▸ Exercise requirements
Starting at the line that contains "non-Hodgkin's type, Low", restate each line word for word through the final line of the data, keeping both ends.

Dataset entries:
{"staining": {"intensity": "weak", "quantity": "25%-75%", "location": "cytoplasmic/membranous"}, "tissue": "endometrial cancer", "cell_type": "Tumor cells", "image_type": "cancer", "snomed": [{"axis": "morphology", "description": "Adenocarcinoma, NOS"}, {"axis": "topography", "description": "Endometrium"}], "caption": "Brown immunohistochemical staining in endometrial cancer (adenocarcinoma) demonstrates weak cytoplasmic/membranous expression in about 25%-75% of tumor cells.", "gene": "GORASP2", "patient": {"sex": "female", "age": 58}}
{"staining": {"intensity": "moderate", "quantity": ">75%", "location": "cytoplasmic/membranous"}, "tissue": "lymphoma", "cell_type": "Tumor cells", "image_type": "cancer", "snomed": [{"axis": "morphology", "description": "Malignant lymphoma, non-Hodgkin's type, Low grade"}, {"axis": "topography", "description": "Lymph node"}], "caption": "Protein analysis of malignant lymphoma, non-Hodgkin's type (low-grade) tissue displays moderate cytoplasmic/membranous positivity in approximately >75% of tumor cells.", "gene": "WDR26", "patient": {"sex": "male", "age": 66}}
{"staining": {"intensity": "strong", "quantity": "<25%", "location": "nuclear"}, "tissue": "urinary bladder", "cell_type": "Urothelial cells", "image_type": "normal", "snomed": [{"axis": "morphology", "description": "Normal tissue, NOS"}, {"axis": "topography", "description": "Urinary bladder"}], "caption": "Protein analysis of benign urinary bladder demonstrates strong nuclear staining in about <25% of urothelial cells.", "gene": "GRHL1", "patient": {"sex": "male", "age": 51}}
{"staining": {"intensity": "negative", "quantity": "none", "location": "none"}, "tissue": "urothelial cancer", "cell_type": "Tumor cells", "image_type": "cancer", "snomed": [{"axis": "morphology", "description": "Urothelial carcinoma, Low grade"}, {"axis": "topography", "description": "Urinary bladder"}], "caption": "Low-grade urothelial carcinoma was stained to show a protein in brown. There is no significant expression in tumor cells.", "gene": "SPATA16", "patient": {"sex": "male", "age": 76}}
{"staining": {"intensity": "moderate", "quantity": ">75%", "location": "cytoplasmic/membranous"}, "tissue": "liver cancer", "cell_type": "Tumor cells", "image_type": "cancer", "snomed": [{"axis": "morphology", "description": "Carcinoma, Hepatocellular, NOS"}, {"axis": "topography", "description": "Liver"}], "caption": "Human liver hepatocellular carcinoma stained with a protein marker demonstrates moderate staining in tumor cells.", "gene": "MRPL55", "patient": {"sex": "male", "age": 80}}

▸ Exercise solution
{"staining": {"intensity": "moderate", "quantity": ">75%", "location": "cytoplasmic/membranous"}, "tissue": "lymphoma", "cell_type": "Tumor cells", "image_type": "cancer", "snomed": [{"axis": "morphology", "description": "Malignant lymphoma, non-Hodgkin's type, Low grade"}, {"axis": "topography", "description": "Lymph node"}], "caption": "Protein analysis of malignant lymphoma, non-Hodgkin's type (low-grade) tissue displays moderate cytoplasmic/membranous positivity in approximately >75% of tumor cells.", "gene": "WDR26", "patient": {"sex": "male", "age": 66}}
{"staining": {"intensity": "strong", "quantity": "<25%", "location": "nuclear"}, "tissue": "urinary bladder", "cell_type": "Urothelial cells", "image_type": "normal", "snomed": [{"axis": "morphology", "description": "Normal tissue, NOS"}, {"axis": "topography", "description": "Urinary bladder"}], "caption": "Protein analysis of benign urinary bladder demonstrates strong nuclear staining in about <25% of urothelial cells.", "gene": "GRHL1", "patient": {"sex": "male", "age": 51}}
{"staining": {"intensity": "negative", "quantity": "none", "location": "none"}, "tissue": "urothelial cancer", "cell_type": "Tumor cells", "image_type": "cancer", "snomed": [{"axis": "morphology", "description": "Urothelial carcinoma, Low grade"}, {"axis": "topography", "description": "Urinary bladder"}], "caption": "Low-grade urothelial carcinoma was stained to show a protein in brown. There is no significant expression in tumor cells.", "gene": "SPATA16", "patient": {"sex": "male", "age": 76}}
{"staining": {"intensity": "moderate", "quantity": ">75%", "location": "cytoplasmic/membranous"}, "tissue": "liver cancer", "cell_type": "Tumor cells", "image_type": "cancer", "snomed": [{"axis": "morphology", "description": "Carcinoma, Hepatocellular, NOS"}, {"axis": "topography", "description": "Liver"}], "caption": "Human liver hepatocellular carcinoma stained with a protein marker demonstrates moderate staining in tumor cells.", "gene": "MRPL55", "patient": {"sex": "male", "age": 80}}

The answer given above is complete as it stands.